Exercise description
Scan the material for the word "ProjectId" and copy each line where it occurs.
# # # #
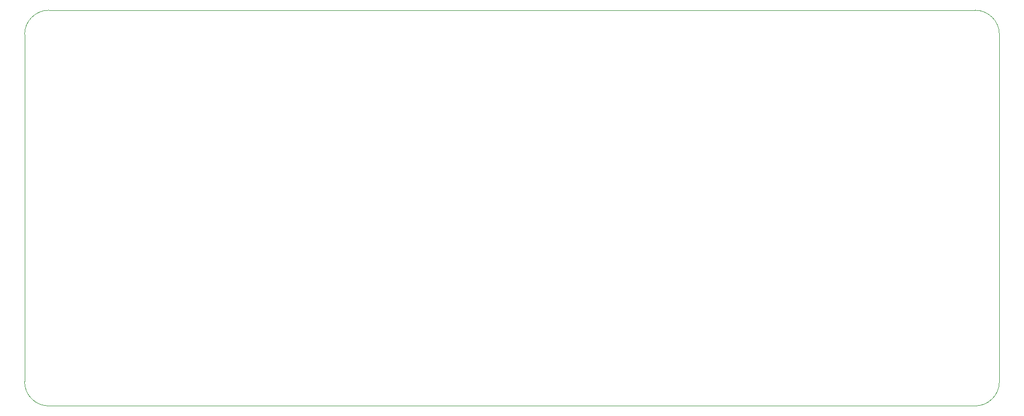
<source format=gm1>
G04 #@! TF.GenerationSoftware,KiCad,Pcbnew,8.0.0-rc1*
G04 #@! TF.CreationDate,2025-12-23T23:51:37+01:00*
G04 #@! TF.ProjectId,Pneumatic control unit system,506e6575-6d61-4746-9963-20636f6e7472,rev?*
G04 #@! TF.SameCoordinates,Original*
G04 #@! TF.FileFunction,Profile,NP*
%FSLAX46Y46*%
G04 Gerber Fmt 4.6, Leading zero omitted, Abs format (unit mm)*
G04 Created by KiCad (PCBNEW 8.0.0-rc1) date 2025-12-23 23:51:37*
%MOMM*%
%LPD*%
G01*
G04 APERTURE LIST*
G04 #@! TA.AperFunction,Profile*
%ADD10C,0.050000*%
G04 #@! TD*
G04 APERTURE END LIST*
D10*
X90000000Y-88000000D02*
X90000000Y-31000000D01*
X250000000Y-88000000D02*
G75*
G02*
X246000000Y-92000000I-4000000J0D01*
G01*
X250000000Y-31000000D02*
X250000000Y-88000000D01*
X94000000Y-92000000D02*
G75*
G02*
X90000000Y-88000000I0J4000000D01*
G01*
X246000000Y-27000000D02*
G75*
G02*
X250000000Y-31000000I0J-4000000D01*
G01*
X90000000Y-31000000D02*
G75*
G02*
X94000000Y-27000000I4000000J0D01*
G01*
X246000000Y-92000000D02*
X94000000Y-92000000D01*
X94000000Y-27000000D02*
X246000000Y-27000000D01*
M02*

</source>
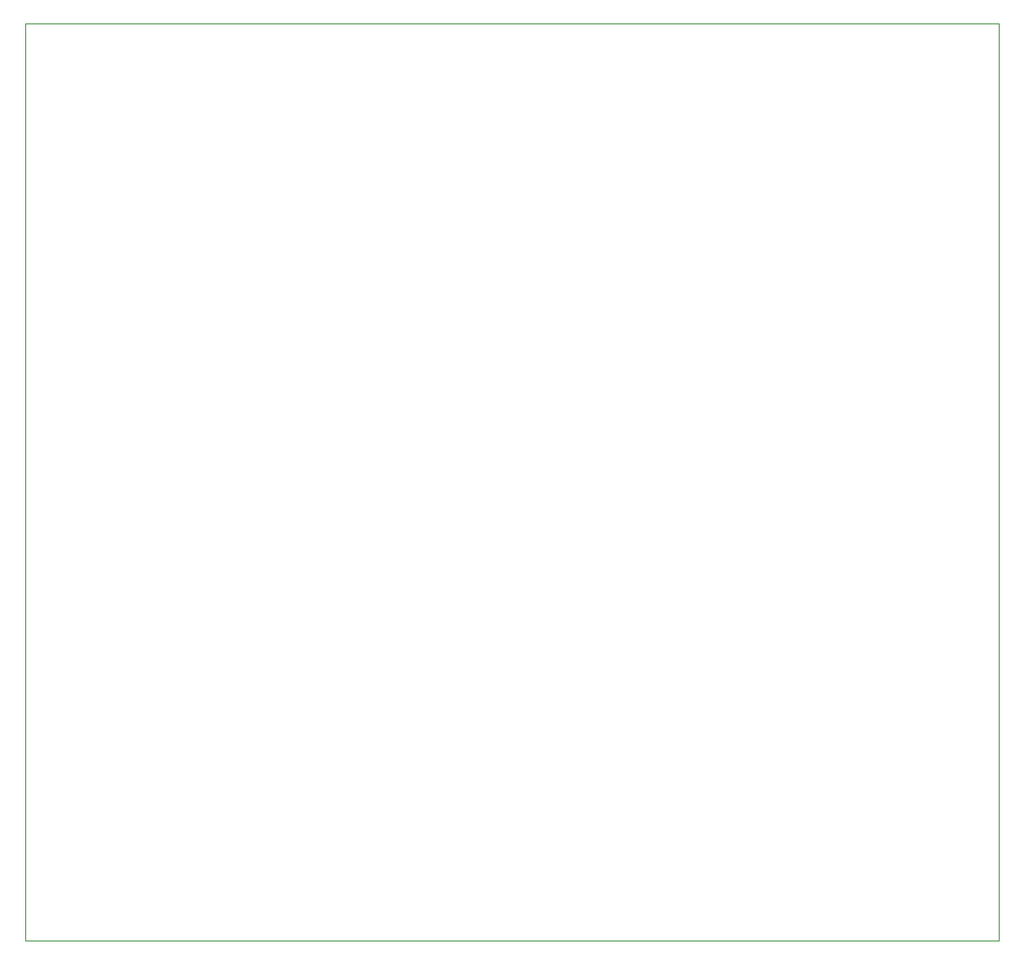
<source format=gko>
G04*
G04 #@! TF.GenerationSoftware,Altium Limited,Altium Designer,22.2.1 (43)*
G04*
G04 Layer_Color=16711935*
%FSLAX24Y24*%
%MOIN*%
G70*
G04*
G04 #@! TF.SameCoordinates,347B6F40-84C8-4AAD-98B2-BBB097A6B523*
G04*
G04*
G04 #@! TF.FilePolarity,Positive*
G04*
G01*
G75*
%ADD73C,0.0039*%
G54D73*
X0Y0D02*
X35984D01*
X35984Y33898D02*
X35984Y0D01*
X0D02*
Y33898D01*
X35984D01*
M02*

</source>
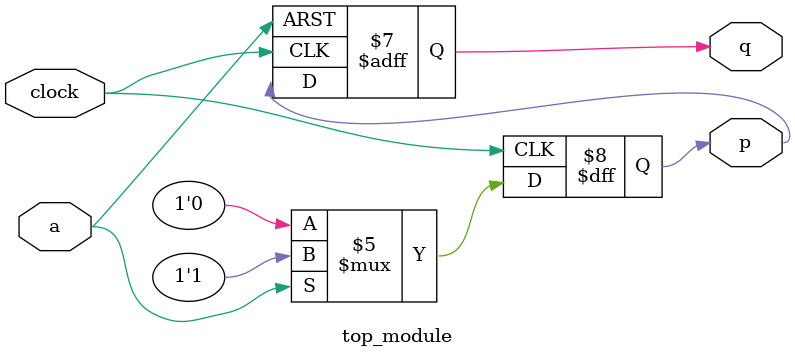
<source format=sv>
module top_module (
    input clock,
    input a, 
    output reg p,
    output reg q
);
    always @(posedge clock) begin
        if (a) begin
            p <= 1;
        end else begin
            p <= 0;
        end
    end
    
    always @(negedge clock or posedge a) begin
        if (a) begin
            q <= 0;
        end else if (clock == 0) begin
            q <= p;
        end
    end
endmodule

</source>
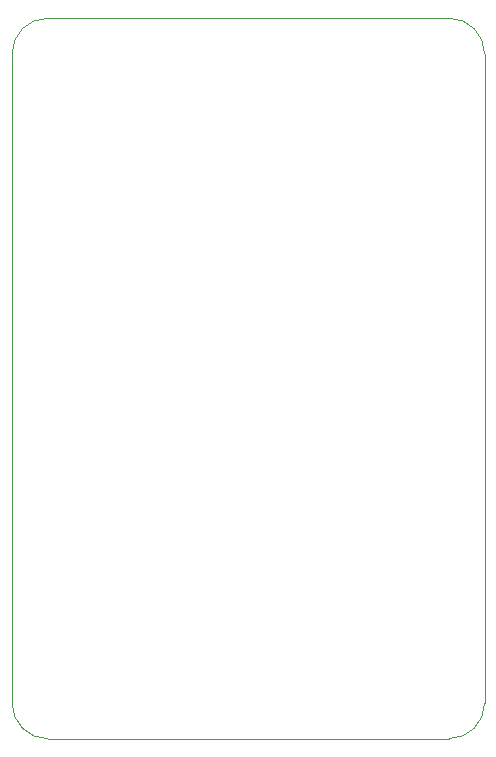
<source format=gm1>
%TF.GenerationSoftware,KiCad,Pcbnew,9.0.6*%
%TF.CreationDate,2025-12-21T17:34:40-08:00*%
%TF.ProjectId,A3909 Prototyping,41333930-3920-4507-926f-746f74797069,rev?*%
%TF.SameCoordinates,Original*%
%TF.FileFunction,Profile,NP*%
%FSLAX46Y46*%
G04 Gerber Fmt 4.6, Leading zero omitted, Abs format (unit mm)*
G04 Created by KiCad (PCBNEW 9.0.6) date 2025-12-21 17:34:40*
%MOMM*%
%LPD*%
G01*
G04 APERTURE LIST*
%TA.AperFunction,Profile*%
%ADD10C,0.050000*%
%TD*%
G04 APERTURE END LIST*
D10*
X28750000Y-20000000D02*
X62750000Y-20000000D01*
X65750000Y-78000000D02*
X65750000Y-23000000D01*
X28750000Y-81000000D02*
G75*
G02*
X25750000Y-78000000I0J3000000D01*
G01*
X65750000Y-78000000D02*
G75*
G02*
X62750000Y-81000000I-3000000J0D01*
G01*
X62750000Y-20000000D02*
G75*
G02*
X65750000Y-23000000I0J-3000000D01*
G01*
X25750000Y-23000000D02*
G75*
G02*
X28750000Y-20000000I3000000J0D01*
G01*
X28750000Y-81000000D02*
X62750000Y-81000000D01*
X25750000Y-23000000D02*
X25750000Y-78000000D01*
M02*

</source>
# # # #
Task response
G04 #@! TF.ProjectId,Pneumatic control unit system,506e6575-6d61-4746-9963-20636f6e7472,rev?*
%TF.ProjectId,A3909 Prototyping,41333930-3920-4507-926f-746f74797069,rev?*%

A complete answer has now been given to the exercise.